Publié le par Llunet

A la faveur de cette mécanique buccale, l'asticot non seulement chemine à la surface, mais encore il pénètre aisément dans la viande ; je l'y vois disparaître comme s'il plongeait dans du beurre. Il y fait sa trouée, mais sans prélever sur son passage autre chose que des gorgées fluides. La moindre parcelle solide n'est détachée et déglutie. Ce n'est pas là son régime. Il lui faut un brouet, un consommé, une sorte d'extrait Liebig coulant qu'il prépare lui-même. Puisque digérer n'est en somme que liquéfier, on peut dire, sans paradoxe, que le ver de la Mouche bleue digère sa nourriture avant de l'avaler. (...) Le réactif cause de cette liquéfaction échappe à mon examen. Les vers doivent le dégorger par doses infinitésimales, tandis que leurs bâtonnets gutturaux, en mouvement continuel, émergent un peu de la bouche, rentrent, reparaissent. Ces coups de piston, ces sortes de baisers s'accompagnent de l'émission du solvant.

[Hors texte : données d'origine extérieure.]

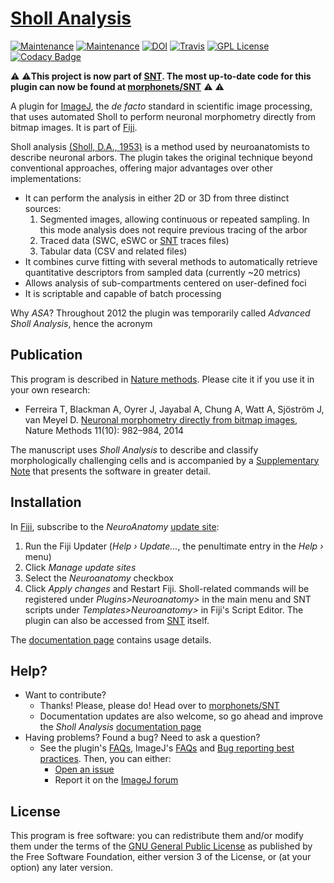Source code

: # [Sholl Analysis](http://imagej.net/Sholl)
[![Maintenance](https://img.shields.io/maintenance/no/2020)](https://github.com/morphonets/SNT)
[![Maintenance](https://img.shields.io/badge/Legacy-Replaced%20by%20SNT-orange)](https://github.com/morphonets/SNT)
[![DOI](https://zenodo.org/badge/4622/tferr/ASA.svg)](https://zenodo.org/badge/latestdoi/4622/tferr/ASA)
[![Travis](https://travis-ci.org/tferr/ASA.svg?branch-master)](https://travis-ci.org/tferr/ASA)
[![GPL License](http://img.shields.io/badge/license-GPL-blue.svg?style=flat-square)](http://opensource.org/licenses/GPL-3.0)
[![Codacy Badge](https://api.codacy.com/project/badge/Grade/e032f437a8ba44a6b4ff7cc9bdf8d978)](https://www.codacy.com/app/tferr/ASA?utm_source=github.com&amp;utm_medium=referral&amp;utm_content=tferr/ASA&amp;utm_campaign=Badge_Grade)



:warning: :warning:**This project is now part of [SNT](https://github.com/morphonets/SNT). The most up-to-date code for this plugin can now be found at [morphonets/SNT](https://github.com/morphonets/SNT)** :warning: :warning:

A plugin for [ImageJ](http://imagej.net/), the _de facto_ standard in scientific image processing, that uses automated  Sholl to perform neuronal morphometry directly from bitmap images. It is part of [Fiji](http://fiji.sc/).

Sholl analysis [(Sholl, D.A., 1953)](http://www.ncbi.nlm.nih.gov/pmc/articles/PMC1244622/) is a method used by neuroanatomists to describe neuronal arbors. The plugin takes the original technique beyond conventional approaches, offering major advantages over other implementations:

* It can perform the analysis in either 2D or 3D from three distinct sources:
  1. Segmented images, allowing continuous or repeated sampling. In this mode analysis
     does not require previous tracing of the arbor
  1. Traced data (SWC, eSWC or [SNT](https://imagej.net/SNT) traces files)
  1. Tabular data (CSV and related files)
* It combines curve fitting with several methods to automatically retrieve quantitative
  descriptors from sampled data (currently ~20 metrics)
* Allows analysis of sub-compartments centered on user-defined foci
* It is scriptable and capable of batch processing

Why _ASA_? Throughout 2012 the plugin was temporarily called _Advanced Sholl Analysis_,
hence the acronym


## Publication
This program is described in [Nature methods](http://www.nature.com/nmeth/journal/v11/n10/full/nmeth.3125.html).
Please cite it if you use it in your own research:

- Ferreira T, Blackman A, Oyrer J, Jayabal A, Chung A, Watt A, Sjöström J, van Meyel D.
  [Neuronal morphometry directly from bitmap images](http://www.nature.com/nmeth/journal/v11/n10/full/nmeth.3125.html),
  Nature Methods 11(10): 982–984, 2014

The manuscript uses _Sholl Analysis_ to describe and classify morphologically challenging cells and is accompanied by a [Supplementary Note](http://www.nature.com/nmeth/journal/v11/n10/extref/nmeth.3125-S1.pdf) that presents the software in greater detail.

## Installation
In  [Fiji](https://imagej.net/Fiji), subscribe to the *NeuroAnatomy* [update site](https://imagej.net/Update_Sites):

1.  Run the Fiji Updater (*Help › Update...*, the penultimate entry in the  *Help ›*  menu)
2.  Click *Manage update sites*
3.  Select the *Neuroanatomy* checkbox
4.  Click *Apply changes* and Restart Fiji. Sholl-related commands will be registered under _Plugins>Neuroanatomy>_ in the main menu and SNT scripts under _Templates>Neuroanatomy>_ in Fiji's Script Editor. The plugin can also be accessed from [SNT](https://github.com/morphonets/SNT) itself.

The [documentation page](http://imagej.net/Sholl_Analysis) contains usage details.


## Help?
 * Want to contribute?
    * Thanks! Please, please do! Head over to [morphonets/SNT](https://github.com/morphonets/SNT)
    * Documentation updates are also welcome, so go ahead and improve the _Sholl Analysis_
      [documentation page](http://imagej.net/Sholl)
 * Having problems? Found a bug? Need to ask a question?
    * See the plugin's [FAQs](http://imagej.net/Sholl_Analysis#FAQ), ImageJ's [FAQs](http://imagej.net/Frequently_Asked_Questions) and [Bug reporting best practices](http://imagej.net/Bug_reporting_best_practices). Then, you can either:
      * [Open an issue](https://github.com/morphonets/SNT/issues)
      * Report it on the [ImageJ forum](http://forum.imagej.net)

## License

This program is free software: you can redistribute them and/or modify them under the terms of the
[GNU General Public License](http://www.gnu.org/licenses/gpl.txt) as published by the Free Software
Foundation, either version 3 of the License, or (at your option) any later version.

La chair musculaire (...) ne se convertit pas en liquide ; elle devient une purée coulante d'un brun vineux. Le foie, le poumon, la rate, sont mieux attaqués, sans toutefois dépasser l'état de marmelade demi-fluide, qui se délaye très bien dans l'eau et paraît même s'y dissoudre. La matière cérébrale ne se liquéfie pas non plus, elle se résout simplement en fine purée.

(...) Muscles et viscères ont disparu, convertis  en purée et consommés à mesure par la population. De partout, à l'humide a succédé le sec, au boueux le solide. (...) Tous les vers ont émigré, absolument tous. Du premier au dernier, ils ont abandonné la cabine cadavérique, douce à leur délicat épiderme ; ils ont quitté le velours pour les rudesses du sol. (...) La sortie du tabernacle mortuaire s'est faite par des trous ronds dont la peau est percée.

(...) Pour quel motif le ver abandonne-t-il la carcasse, excellent abri ? Pourquoi va-t-il se domicilier dans le sol ? Premier assainisseur des choses mortes, il travaille au plus pressé, le tarissement de l'infection ; mais il laisse copieux résidu, inattaquable par les réactifs de sa chimie dissolvante. Ces restes, à leur tour, doivent disparaître. Après le diptère accourent des anatomistes qui reprennent l'aride relique, grignotent peau, tendons, ligaments, et ratissent l'os jusqu'au blanc.

Jean-Henri Fabre, Souvenirs entomologiques, Etudes sur l'instinct et les moeurs des insectes.